Amazon EU, a Luxembourg-based company that encompasses the e-commerce giant’s operations in Germany, France, the Netherlands, the UK, Sweden, Poland, Italy and Spain, reached revenues of €51.32bn in 2021, according to information leaked by Bloomberg. This is a 17% increase compared to the €43.9bn registered the previous year.
For the fifth year in a row, the branch’s net result after tax is €1.08bn; it was €1.1bn in 2020.
Amazon paid no income tax after posting losses of €1.16bn in 2021. A spokesperson told Bloomberg that the company was not require to pay taxes as the losses came on the back of investments in infrastructure and jobs. The company benefitted from a tax credit of €1bn.

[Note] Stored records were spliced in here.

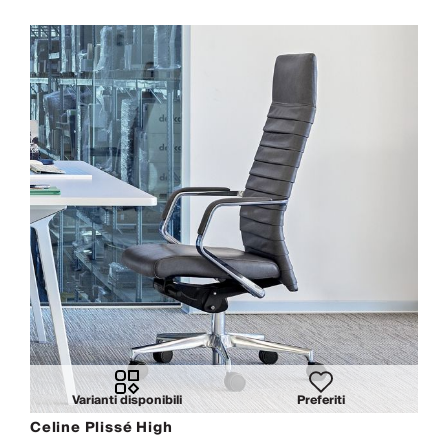
Varianti disponibili
Preferiti
Celine Plissé High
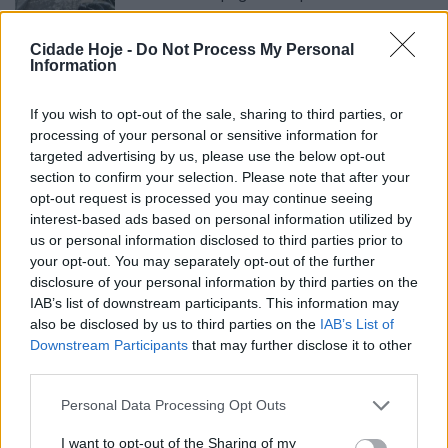
BY
CIDADE HOJE
10 DE AGOSTO, 2023
0
Cidade Hoje -
Do Not Process My Personal
Ecocentro Móvel está na freguesia da Lagoa
Information
BY
CIDADE HOJE
10 DE AGOSTO, 2023
0
If you wish to opt-out of the sale, sharing to third parties, or
processing of your personal or sensitive information for
Famalicão: Novo relvado da AD Ninense vai
targeted advertising by us, please use the below opt-out
ser estreado sábado
section to confirm your selection. Please note that after your
BY
CIDADE HOJE
10 DE AGOSTO, 2023
0
opt-out request is processed you may continue seeing
interest-based ads based on personal information utilized by
Famalicão: Fogo junto ao Santuário de Nossa
us or personal information disclosed to third parties prior to
Srª do Carmo que começou depois da meia
your opt-out. You may separately opt-out of the further
noite
disclosure of your personal information by third parties on the
BY
CIDADE HOJE
10 DE AGOSTO, 2023
0
IAB’s list of downstream participants. This information may
also be disclosed by us to third parties on the
IAB’s List of
Gala do Desporto de Famalicão com
Downstream Participants
that may further disclose it to other
inscrições abertas
third parties.
BY
CIDADE HOJE
10 DE AGOSTO, 2023
0
Personal Data Processing Opt Outs
Famalicão: Clara vai ao europeu de hóquei em
patins
I want to opt-out of the Sharing of my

An Amazon spokesman stated that “we pay corporate tax amounting to hundreds of millions of euros” across Europe.
On a global level this time, Bloomberg reports that Amazon posted a profit of $33.4bn last year, up from $21.3bn the year before.
However, Amazon last year won a round of the tax battle with the European Commission, which had demanded that Luxembourg recover $250 million, an amount seen as state aid. The commission has appealed and the case is still pending.
Amazon in 2021 also succeeded in its appeal to the administrative court against part of a sanction imposed by the data protection watchdog CNPD amounting to €746m and an additional €746,000 per day for non-compliance. The was was suspended over imprecise wording.